Assignment
Starting at the line that contains "Si encuentras problemas" and ending at the line that contains "# From Here", switch "script" to "programa" and write out only those lines, with everything else unchanged and no pictures.

#### Source material

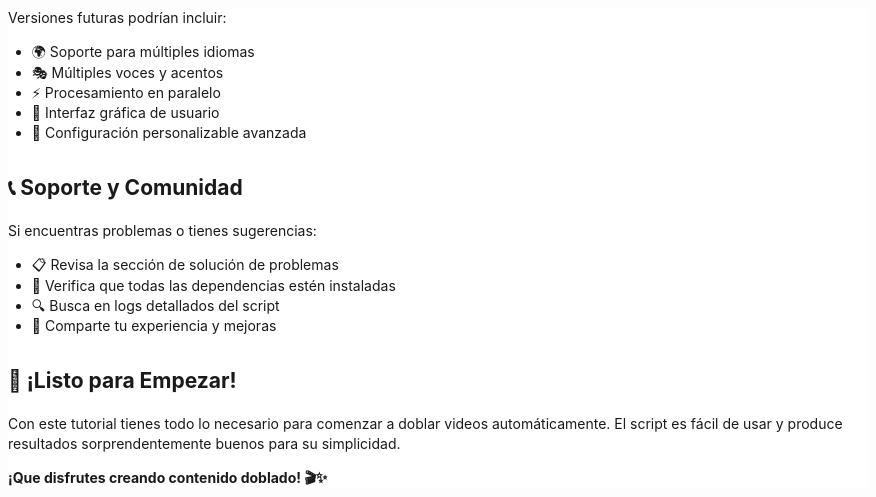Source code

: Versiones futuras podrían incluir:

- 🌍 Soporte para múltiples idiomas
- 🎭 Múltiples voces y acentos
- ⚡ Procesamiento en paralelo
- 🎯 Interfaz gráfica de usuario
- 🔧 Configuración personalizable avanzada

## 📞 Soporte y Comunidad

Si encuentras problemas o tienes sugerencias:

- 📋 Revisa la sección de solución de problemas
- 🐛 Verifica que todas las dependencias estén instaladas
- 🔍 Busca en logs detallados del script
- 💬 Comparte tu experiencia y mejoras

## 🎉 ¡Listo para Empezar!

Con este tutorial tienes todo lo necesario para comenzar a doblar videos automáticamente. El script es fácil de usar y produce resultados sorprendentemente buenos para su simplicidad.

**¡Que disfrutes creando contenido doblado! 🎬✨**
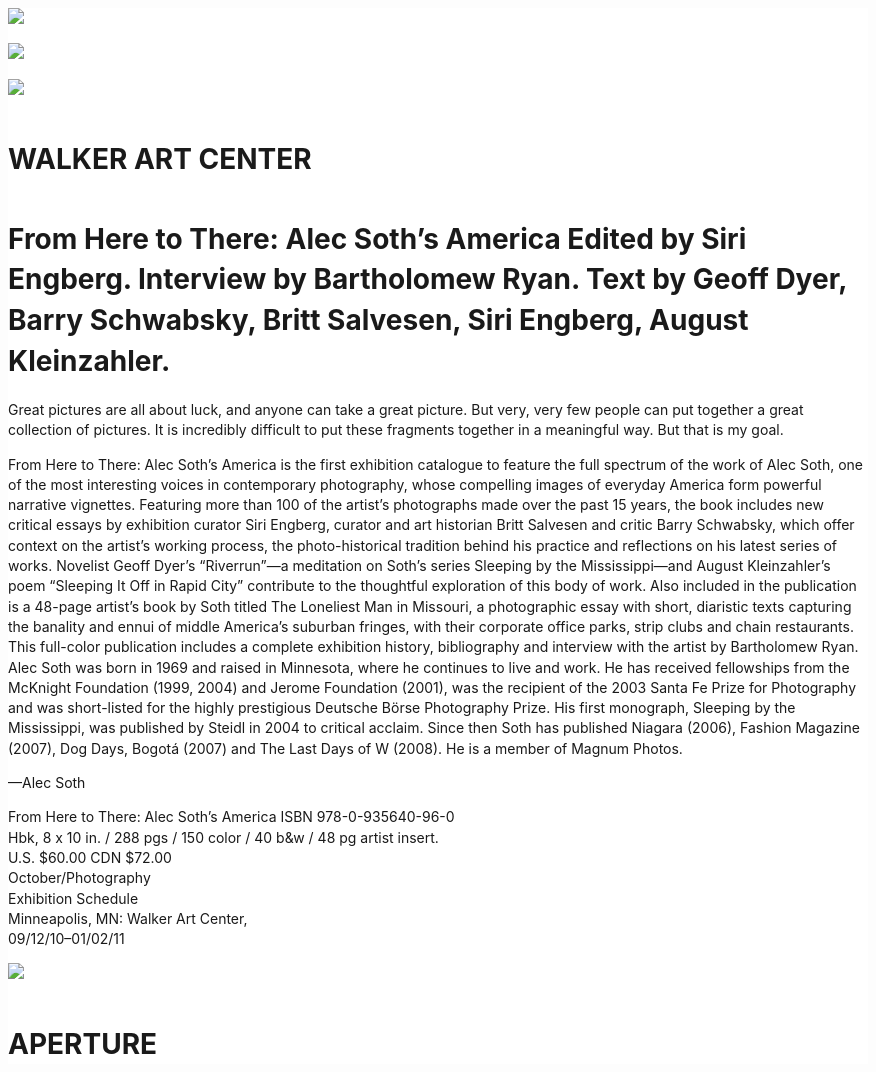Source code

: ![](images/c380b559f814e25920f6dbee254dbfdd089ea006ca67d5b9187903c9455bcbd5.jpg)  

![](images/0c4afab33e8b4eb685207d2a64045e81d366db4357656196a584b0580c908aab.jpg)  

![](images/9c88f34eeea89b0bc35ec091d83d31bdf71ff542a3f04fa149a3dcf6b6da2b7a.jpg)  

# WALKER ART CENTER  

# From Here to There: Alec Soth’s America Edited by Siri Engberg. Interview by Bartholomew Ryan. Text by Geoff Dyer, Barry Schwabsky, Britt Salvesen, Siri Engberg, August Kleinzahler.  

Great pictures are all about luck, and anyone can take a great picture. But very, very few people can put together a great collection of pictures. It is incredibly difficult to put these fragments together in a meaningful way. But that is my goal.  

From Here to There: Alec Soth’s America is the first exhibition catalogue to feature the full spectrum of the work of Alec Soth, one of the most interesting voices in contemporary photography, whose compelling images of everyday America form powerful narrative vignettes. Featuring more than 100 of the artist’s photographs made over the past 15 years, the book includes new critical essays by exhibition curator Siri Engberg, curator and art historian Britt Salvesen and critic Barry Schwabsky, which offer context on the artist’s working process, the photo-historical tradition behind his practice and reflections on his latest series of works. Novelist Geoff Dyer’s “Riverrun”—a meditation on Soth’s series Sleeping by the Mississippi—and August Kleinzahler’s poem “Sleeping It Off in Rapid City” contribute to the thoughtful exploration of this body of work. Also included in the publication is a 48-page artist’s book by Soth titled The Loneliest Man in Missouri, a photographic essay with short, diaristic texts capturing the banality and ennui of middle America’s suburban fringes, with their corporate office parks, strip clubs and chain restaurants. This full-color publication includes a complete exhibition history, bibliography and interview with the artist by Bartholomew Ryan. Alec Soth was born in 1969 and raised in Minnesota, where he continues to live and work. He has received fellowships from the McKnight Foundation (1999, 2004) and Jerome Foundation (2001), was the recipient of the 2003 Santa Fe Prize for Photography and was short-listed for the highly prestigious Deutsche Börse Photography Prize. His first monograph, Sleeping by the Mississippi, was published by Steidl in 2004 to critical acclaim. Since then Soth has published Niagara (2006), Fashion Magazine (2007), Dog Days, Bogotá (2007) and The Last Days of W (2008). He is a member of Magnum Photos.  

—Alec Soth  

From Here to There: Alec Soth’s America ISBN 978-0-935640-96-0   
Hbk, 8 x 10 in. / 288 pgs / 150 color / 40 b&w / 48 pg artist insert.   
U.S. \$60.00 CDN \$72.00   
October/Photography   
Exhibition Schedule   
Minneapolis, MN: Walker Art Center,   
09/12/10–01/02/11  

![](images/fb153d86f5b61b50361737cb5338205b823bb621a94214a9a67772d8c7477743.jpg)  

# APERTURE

########
#### Source material

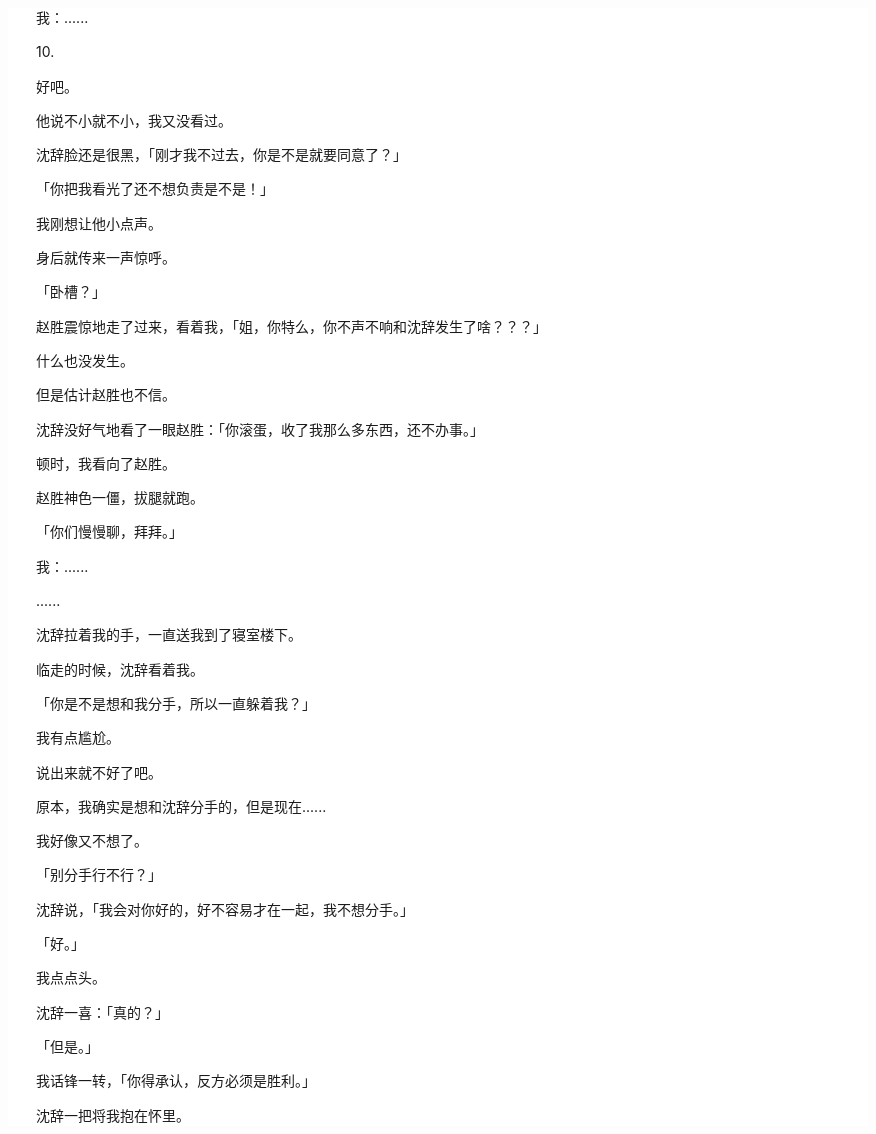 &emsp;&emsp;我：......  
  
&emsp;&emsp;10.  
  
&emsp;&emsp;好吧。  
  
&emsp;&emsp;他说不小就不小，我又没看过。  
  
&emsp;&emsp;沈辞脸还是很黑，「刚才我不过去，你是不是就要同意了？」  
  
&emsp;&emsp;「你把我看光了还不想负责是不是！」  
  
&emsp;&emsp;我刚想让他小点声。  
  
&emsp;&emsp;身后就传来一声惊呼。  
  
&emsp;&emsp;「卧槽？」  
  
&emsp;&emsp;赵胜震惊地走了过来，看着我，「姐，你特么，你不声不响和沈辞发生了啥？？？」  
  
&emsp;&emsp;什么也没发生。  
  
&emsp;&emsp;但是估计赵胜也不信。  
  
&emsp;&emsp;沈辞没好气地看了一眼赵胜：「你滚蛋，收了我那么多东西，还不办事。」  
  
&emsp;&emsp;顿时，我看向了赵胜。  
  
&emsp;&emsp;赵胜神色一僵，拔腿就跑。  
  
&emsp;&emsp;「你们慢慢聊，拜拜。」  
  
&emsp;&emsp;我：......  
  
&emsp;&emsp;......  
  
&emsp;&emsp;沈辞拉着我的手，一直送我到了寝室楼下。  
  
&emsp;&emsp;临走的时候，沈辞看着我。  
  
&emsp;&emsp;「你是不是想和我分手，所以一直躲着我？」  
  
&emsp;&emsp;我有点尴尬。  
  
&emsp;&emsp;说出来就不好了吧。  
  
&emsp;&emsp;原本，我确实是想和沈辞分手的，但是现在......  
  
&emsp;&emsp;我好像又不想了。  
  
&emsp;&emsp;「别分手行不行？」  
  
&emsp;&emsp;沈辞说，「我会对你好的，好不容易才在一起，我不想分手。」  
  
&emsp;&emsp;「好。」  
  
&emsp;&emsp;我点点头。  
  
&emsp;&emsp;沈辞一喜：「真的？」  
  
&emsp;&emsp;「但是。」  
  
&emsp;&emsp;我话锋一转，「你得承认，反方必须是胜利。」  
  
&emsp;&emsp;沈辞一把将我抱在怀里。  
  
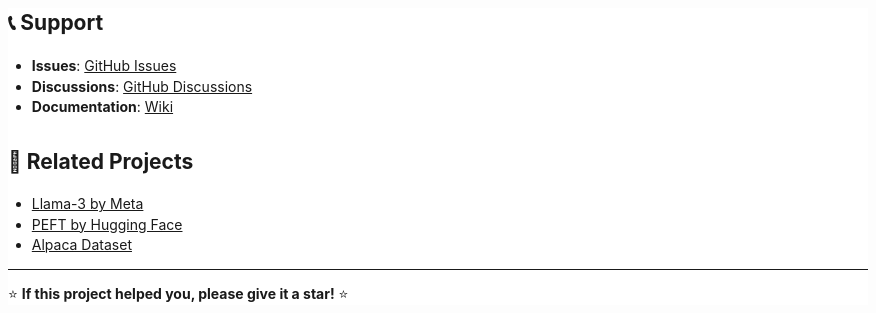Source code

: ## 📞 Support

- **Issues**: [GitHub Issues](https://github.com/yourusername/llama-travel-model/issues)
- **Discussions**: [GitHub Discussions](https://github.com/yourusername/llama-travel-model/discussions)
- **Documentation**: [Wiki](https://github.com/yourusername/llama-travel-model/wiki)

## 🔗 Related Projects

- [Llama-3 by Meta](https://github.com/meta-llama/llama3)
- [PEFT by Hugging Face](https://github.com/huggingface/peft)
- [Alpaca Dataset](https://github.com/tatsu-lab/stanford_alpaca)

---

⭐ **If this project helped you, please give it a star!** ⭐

########
#### Source material

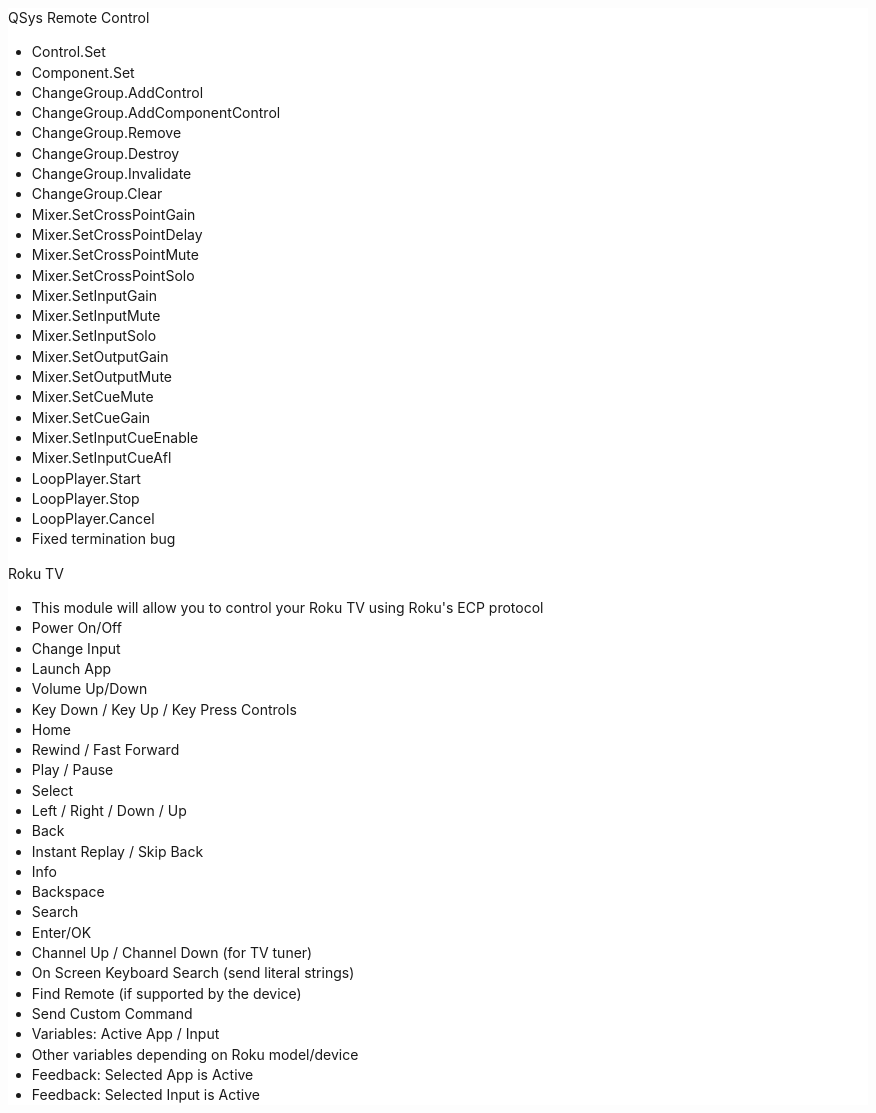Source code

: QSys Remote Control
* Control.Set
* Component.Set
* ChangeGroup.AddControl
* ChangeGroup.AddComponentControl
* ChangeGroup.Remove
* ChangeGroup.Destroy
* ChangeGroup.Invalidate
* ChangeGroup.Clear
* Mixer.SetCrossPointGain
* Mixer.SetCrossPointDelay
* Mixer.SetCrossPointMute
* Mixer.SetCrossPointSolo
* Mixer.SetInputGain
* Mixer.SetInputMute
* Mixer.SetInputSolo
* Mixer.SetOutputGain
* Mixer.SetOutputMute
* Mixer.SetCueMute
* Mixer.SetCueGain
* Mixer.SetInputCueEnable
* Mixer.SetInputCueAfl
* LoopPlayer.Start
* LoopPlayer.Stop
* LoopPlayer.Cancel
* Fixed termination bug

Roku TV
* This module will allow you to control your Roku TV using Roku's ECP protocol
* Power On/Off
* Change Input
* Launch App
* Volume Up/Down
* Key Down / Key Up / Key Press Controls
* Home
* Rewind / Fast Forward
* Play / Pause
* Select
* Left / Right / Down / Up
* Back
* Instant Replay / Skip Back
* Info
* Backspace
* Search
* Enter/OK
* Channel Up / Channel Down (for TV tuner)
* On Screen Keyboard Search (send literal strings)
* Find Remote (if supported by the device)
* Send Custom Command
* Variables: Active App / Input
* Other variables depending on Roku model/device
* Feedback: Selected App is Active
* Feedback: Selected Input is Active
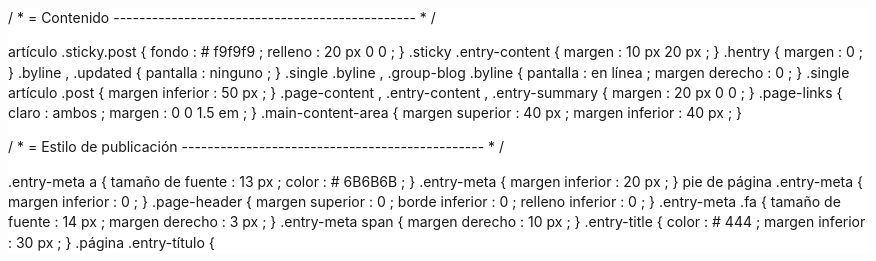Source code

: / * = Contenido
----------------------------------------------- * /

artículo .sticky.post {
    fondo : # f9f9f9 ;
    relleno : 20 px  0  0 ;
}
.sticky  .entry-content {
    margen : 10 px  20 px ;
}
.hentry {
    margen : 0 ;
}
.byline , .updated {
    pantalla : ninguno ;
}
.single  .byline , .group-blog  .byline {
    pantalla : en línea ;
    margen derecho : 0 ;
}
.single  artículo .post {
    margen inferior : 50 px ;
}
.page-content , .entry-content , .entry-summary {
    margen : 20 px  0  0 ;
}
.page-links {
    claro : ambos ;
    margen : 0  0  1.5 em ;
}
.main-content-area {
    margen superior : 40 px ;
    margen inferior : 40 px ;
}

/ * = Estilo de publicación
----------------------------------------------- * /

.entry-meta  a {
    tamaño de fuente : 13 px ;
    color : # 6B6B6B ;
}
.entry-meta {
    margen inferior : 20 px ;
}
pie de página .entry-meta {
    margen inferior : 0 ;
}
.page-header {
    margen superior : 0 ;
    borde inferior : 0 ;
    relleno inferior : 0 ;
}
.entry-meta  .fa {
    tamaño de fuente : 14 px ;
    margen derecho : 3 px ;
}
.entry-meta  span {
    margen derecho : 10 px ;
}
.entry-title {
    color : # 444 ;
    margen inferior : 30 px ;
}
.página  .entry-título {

########

Exercise output
Si encuentras problemas o tienes sugerencias:

- 📋 Revisa la sección de solución de problemas
- 🐛 Verifica que todas las dependencias estén instaladas
- 🔍 Busca en logs detallados del programa
- 💬 Comparte tu experiencia y mejoras

## 🎉 ¡Listo para Empezar!

Con este tutorial tienes todo lo necesario para comenzar a doblar videos automáticamente. El programa es fácil de usar y produce resultados sorprendentemente buenos para su simplicidad.

**¡Que disfrutes creando contenido doblado! 🎬✨**
Source code

: ![](images/c380b559f814e25920f6dbee254dbfdd089ea006ca67d5b9187903c9455bcbd5.jpg)  

![](images/0c4afab33e8b4eb685207d2a64045e81d366db4357656196a584b0580c908aab.jpg)  

![](images/9c88f34eeea89b0bc35ec091d83d31bdf71ff542a3f04fa149a3dcf6b6da2b7a.jpg)  

# WALKER ART CENTER  

# From Here to There: Alec Soth’s America Edited by Siri Engberg. Interview by Bartholomew Ryan. Text by Geoff Dyer, Barry Schwabsky, Britt Salvesen, Siri Engberg, August Kleinzahler.  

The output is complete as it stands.